While the reactor is expected to contribute to meeting human
resources required in the expansion programmes in the field of
nucelar science envisaged in the country, its immediate impact
would be facilitating research and training for university
scientists and students in the use of reactor-produced neutrons
in basic sciences like physics, chemistry, metallurgy, pharmacy
and biology besides applications in areas like neutron activation
analysis and neutron radiography.
The significance of the site identified on the campus for the
project is underscored by the inter-disciplinary and research
that the proposed reactor is to foster with departments of all
related subjects located in close proximity and the practical
convenience it affords in isolating the short-lived radioisotopes
produced by the reactor in pure chemical form for application as
tracers in areas like biology, botany, medicine and agriculture.

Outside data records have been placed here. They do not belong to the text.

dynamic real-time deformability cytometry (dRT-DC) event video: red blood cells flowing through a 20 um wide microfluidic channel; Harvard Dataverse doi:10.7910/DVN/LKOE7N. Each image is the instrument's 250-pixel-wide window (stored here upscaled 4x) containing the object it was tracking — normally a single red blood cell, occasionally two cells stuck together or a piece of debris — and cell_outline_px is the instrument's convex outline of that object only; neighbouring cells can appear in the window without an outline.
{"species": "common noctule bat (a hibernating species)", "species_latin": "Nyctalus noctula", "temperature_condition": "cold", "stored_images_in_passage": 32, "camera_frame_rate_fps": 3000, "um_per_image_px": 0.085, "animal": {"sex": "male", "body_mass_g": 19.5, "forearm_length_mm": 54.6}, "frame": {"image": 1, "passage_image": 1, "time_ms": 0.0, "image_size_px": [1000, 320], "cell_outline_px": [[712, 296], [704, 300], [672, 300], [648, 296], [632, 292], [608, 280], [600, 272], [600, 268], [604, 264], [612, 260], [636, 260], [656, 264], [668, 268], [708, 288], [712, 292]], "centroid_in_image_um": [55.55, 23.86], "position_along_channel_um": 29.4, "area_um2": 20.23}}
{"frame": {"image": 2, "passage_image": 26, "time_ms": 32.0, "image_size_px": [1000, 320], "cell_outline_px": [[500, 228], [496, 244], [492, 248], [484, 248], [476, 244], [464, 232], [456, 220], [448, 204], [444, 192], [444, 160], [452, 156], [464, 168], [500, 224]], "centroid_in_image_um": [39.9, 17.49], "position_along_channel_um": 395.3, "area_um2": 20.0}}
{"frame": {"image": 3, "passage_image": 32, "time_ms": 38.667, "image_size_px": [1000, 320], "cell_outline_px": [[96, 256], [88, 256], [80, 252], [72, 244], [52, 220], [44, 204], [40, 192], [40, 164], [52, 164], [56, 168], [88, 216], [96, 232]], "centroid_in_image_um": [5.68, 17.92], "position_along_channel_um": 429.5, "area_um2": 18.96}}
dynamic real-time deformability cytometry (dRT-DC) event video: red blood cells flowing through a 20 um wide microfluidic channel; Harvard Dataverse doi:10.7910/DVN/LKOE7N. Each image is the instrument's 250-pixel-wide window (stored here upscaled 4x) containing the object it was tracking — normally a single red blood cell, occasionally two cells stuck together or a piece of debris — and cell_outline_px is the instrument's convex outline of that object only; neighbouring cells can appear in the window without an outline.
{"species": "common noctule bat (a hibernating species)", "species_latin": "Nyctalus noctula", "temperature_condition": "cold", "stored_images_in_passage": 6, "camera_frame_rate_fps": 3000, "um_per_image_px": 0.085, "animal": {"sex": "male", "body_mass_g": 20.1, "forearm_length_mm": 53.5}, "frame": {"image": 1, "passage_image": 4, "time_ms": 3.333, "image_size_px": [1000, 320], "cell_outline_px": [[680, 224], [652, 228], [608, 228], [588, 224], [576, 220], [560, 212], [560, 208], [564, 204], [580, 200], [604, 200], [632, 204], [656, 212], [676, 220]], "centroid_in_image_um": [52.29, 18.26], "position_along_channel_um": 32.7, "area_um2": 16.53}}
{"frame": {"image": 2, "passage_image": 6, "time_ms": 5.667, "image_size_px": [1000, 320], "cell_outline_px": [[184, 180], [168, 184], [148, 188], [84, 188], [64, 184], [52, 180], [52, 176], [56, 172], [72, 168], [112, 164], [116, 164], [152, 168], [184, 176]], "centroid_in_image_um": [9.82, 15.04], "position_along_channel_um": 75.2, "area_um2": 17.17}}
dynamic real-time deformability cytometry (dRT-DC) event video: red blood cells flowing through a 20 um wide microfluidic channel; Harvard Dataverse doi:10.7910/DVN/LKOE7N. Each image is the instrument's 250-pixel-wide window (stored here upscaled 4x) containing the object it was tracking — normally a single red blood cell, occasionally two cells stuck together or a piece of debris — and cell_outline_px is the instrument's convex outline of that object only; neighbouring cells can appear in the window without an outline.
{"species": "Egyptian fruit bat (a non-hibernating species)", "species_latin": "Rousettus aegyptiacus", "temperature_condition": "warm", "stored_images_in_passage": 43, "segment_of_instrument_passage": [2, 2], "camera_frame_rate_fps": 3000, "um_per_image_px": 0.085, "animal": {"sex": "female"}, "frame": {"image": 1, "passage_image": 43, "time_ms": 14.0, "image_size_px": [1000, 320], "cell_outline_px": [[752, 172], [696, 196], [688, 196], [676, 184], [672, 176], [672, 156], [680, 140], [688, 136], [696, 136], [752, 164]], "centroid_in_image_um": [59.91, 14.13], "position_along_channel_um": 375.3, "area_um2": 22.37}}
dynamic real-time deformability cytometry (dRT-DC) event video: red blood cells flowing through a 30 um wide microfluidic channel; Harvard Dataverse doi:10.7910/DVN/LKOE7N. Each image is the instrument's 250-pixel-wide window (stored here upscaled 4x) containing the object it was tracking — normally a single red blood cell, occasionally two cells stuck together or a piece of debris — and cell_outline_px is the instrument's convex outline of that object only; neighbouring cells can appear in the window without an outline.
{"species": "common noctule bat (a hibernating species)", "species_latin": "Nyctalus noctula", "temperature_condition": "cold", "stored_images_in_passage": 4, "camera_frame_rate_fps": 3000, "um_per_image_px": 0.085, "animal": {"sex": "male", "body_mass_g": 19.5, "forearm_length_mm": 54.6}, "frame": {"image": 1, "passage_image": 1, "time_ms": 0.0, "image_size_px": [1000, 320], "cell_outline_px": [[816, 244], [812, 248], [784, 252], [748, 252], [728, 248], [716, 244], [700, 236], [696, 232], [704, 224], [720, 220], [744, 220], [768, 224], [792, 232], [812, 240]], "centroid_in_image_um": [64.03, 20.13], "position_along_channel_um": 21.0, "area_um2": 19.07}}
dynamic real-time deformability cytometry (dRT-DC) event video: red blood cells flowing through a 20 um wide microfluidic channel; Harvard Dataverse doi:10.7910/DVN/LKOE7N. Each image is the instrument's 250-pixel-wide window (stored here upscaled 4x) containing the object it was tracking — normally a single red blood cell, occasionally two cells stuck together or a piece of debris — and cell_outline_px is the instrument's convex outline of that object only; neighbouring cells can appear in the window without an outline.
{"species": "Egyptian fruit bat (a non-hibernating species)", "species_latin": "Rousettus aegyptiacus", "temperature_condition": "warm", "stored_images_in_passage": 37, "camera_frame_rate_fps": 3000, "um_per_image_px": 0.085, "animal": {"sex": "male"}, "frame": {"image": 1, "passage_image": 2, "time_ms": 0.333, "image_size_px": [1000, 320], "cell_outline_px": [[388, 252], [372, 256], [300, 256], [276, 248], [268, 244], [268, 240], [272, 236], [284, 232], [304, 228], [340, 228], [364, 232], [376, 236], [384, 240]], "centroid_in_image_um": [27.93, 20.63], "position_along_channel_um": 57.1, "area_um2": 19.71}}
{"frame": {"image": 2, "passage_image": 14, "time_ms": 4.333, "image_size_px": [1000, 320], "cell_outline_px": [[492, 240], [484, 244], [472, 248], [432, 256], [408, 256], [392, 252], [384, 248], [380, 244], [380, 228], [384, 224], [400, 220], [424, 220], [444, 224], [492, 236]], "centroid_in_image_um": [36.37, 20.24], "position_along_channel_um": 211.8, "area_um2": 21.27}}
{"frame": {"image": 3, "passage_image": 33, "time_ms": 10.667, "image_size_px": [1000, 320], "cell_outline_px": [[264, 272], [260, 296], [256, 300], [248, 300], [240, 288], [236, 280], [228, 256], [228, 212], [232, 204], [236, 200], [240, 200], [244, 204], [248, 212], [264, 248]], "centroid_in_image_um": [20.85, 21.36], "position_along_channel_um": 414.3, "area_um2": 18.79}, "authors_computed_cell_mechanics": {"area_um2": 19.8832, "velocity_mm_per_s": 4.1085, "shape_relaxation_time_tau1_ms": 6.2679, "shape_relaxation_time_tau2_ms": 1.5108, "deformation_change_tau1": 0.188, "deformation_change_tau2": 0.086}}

"Also, the site has been evaluated for all technical parameters
and found exemplary, a process that took nearly a year and a
half. Though the site identified is adjacent to the Collector's
bungalow, residential quarters cannot exist next to the reactor.
The bungalow would be suitable to us for laboratory purposes," a
university scientist said.
The setting up of the reactor is to be a joint enterprise of the
State Government, AU and the DAE, and an MoU to be signed between
the three partners is intertwined with the handing over of the
site. Though the University authorities are optimistic about the
project coming through, they find the responsibility of making
the next move to be squarely resting with the Collector.